- **Work required**
Please return every record exactly as written, leaving out the pictures.

- **Data section**
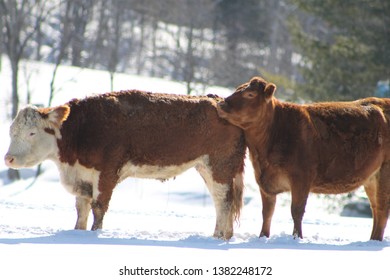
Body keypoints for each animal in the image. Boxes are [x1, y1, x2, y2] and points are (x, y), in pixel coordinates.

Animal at [4, 91, 245, 240]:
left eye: (32, 132)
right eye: (11, 131)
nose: (8, 159)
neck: (83, 130)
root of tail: (219, 100)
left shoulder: (106, 173)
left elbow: (98, 209)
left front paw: (95, 234)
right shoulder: (83, 179)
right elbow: (81, 211)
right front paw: (77, 232)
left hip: (220, 166)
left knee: (223, 202)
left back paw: (219, 237)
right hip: (206, 167)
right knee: (221, 202)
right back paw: (222, 236)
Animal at [216, 76, 390, 241]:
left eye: (250, 94)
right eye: (238, 89)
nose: (221, 103)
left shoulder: (301, 178)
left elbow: (296, 211)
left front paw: (296, 237)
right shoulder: (265, 183)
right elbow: (267, 212)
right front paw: (263, 236)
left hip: (384, 174)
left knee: (382, 209)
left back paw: (375, 241)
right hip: (371, 179)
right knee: (375, 209)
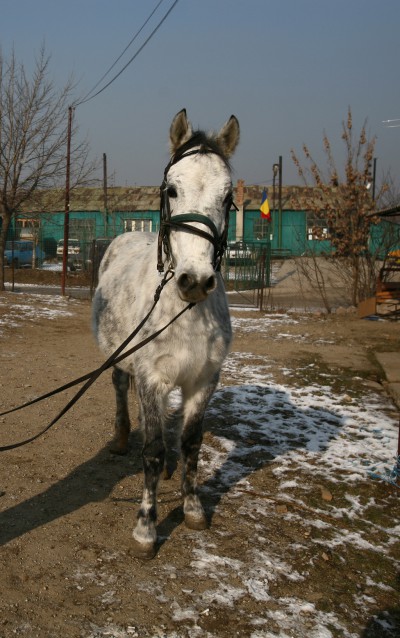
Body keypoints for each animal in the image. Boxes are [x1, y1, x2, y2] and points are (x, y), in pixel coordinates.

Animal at [92, 110, 239, 560]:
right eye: (172, 189)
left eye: (228, 196)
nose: (196, 280)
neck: (183, 311)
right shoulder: (151, 377)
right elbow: (153, 451)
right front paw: (145, 528)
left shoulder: (203, 380)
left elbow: (191, 443)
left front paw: (192, 508)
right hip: (123, 358)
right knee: (121, 387)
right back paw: (122, 437)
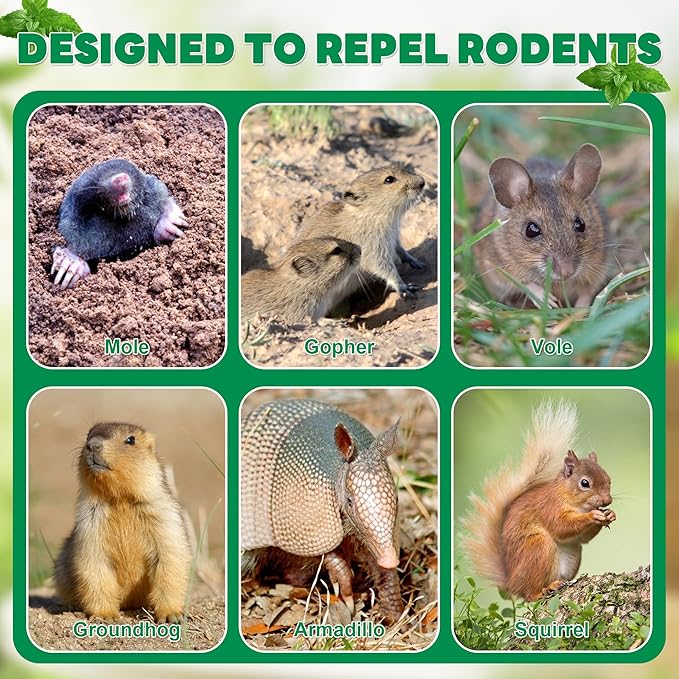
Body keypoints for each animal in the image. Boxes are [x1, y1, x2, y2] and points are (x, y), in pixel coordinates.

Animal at [54, 422, 192, 622]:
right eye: (88, 435)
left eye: (131, 440)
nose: (93, 445)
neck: (120, 498)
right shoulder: (88, 525)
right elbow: (93, 563)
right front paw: (104, 616)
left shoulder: (165, 517)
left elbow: (171, 557)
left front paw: (171, 614)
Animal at [462, 402, 616, 601]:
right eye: (584, 483)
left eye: (608, 478)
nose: (607, 500)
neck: (575, 503)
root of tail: (512, 583)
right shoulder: (549, 507)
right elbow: (561, 526)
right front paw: (594, 515)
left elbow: (583, 538)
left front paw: (609, 514)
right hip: (538, 547)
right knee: (529, 595)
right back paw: (543, 590)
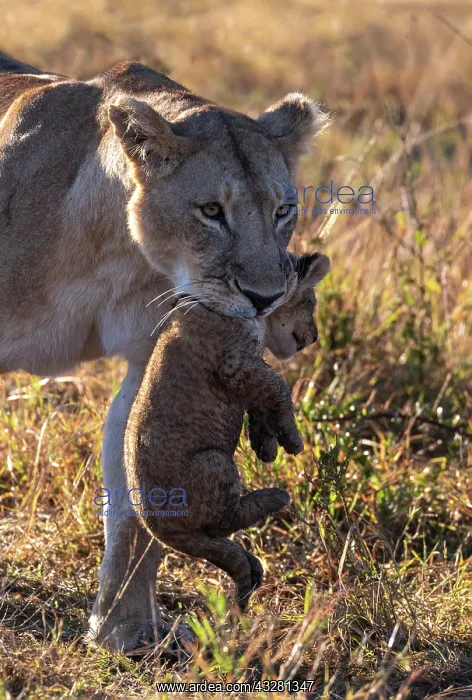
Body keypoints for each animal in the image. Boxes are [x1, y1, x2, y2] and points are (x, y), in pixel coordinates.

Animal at [0, 52, 328, 652]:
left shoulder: (158, 352)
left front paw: (124, 632)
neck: (111, 244)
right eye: (211, 211)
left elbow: (135, 497)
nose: (266, 298)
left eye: (283, 211)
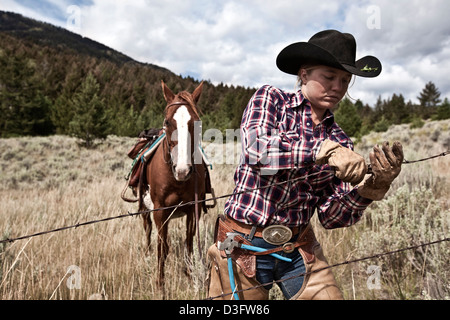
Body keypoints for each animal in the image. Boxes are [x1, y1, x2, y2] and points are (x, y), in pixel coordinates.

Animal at [140, 80, 208, 290]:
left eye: (196, 122)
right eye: (168, 122)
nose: (183, 170)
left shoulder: (192, 209)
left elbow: (189, 244)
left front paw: (189, 276)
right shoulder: (159, 211)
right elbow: (162, 248)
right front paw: (160, 284)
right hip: (145, 209)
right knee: (148, 231)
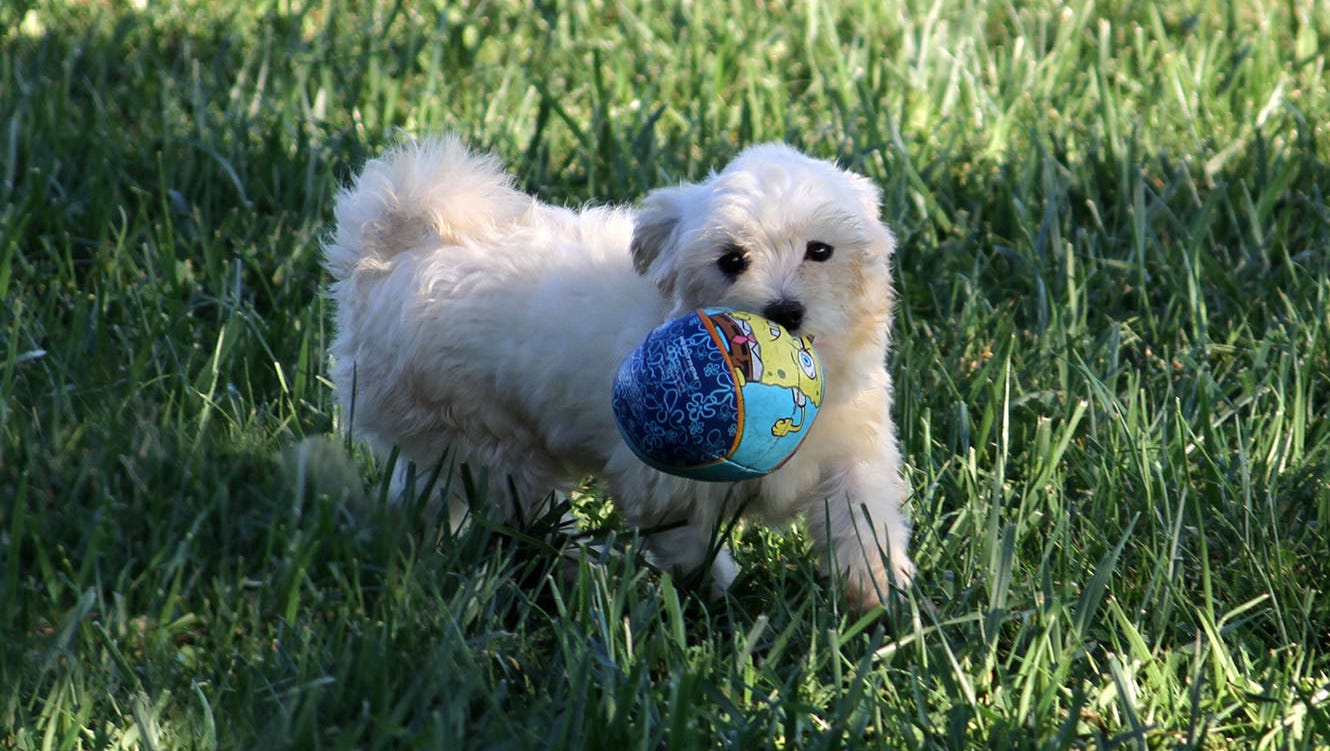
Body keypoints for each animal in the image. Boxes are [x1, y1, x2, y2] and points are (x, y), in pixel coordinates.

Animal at [327, 136, 915, 608]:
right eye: (731, 260)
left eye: (821, 251)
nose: (786, 312)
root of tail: (392, 249)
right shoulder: (660, 476)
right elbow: (687, 541)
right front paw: (716, 590)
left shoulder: (852, 445)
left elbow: (862, 513)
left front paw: (878, 587)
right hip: (483, 436)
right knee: (523, 506)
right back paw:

- **Exercise output**
Body keypoints for each animal in the image. Boxes are [x1, y1, x2, y2] and points are (x, y), in pixel coordinates.

Animal at [4, 91, 245, 240]:
left eye: (32, 132)
right eye: (11, 131)
nose: (8, 159)
neck: (83, 130)
root of tail: (219, 100)
left shoulder: (106, 173)
left elbow: (98, 209)
left front paw: (95, 234)
right shoulder: (83, 179)
right elbow: (81, 211)
right front paw: (77, 232)
left hip: (220, 166)
left knee: (223, 202)
left back paw: (219, 237)
right hip: (206, 167)
right knee: (221, 202)
right back paw: (222, 236)
Animal at [216, 76, 390, 241]:
left eye: (250, 94)
right eye: (238, 89)
nose: (221, 103)
left shoulder: (301, 178)
left elbow: (296, 211)
left front paw: (296, 237)
right shoulder: (265, 183)
right elbow: (267, 212)
right front paw: (263, 236)
left hip: (384, 174)
left knee: (382, 209)
left back paw: (375, 241)
right hip: (371, 179)
right knee: (375, 209)
Body keypoints for each animal in the image. Boxes are [x1, y1, x2, y2] and points are (x, y), in pixel coordinates.

Animal at [92, 110, 239, 560]:
right eye: (172, 189)
left eye: (228, 196)
nose: (196, 280)
neck: (183, 311)
right shoulder: (151, 377)
right elbow: (153, 451)
right front paw: (145, 528)
left shoulder: (203, 380)
left elbow: (191, 443)
left front paw: (192, 508)
right hip: (123, 358)
right knee: (121, 387)
right back paw: (122, 437)
Body keypoints for each animal in the image. Boxes are [x1, y1, x2, y2] and points are (x, y), in pixel coordinates.

Animal at [54, 422, 192, 622]:
right eye: (88, 435)
left eye: (131, 440)
nose: (93, 445)
neck: (120, 498)
right shoulder: (88, 525)
right elbow: (93, 563)
right front paw: (104, 616)
left shoulder: (165, 517)
left elbow: (171, 557)
left front paw: (171, 614)
Animal at [462, 402, 616, 601]:
right eye: (584, 483)
left eye: (608, 478)
nose: (607, 500)
neck: (575, 503)
root of tail: (512, 583)
right shoulder: (549, 507)
right elbow: (561, 526)
right front paw: (594, 515)
left elbow: (583, 538)
left front paw: (609, 514)
right hip: (538, 547)
right knee: (529, 595)
right back paw: (543, 590)
Body keypoints for each animal in the image. Boxes are [x1, y1, x2, y2] and points are (x, y), in pixel coordinates.

Animal at [0, 52, 328, 652]:
left shoulder: (158, 352)
left front paw: (124, 632)
neck: (111, 244)
right eye: (211, 211)
left elbow: (135, 497)
nose: (266, 298)
left eye: (283, 211)
Body keypoints for each animal in the image. Boxes are [x1, y1, x2, y2] and points are (x, y), in pixel coordinates.

Animal at [140, 80, 208, 290]:
left eye: (196, 122)
right eye: (168, 122)
nose: (183, 170)
left shoulder: (192, 209)
left elbow: (189, 244)
left front paw: (189, 276)
right shoulder: (159, 211)
right elbow: (162, 248)
right front paw: (160, 284)
right hip: (145, 209)
right knee: (148, 231)
Body keypoints for each animal in the image. Boxes are [x1, y1, x2, y2] and points are (x, y), in pixel coordinates.

Animal at [327, 136, 915, 608]:
right eye: (731, 260)
left eye: (821, 251)
nose: (786, 312)
root of tail: (392, 249)
right shoulder: (660, 476)
right elbow: (687, 541)
right front paw: (716, 590)
left shoulder: (852, 445)
left elbow: (862, 513)
left front paw: (878, 587)
right hip: (483, 436)
right knee: (523, 506)
right back paw:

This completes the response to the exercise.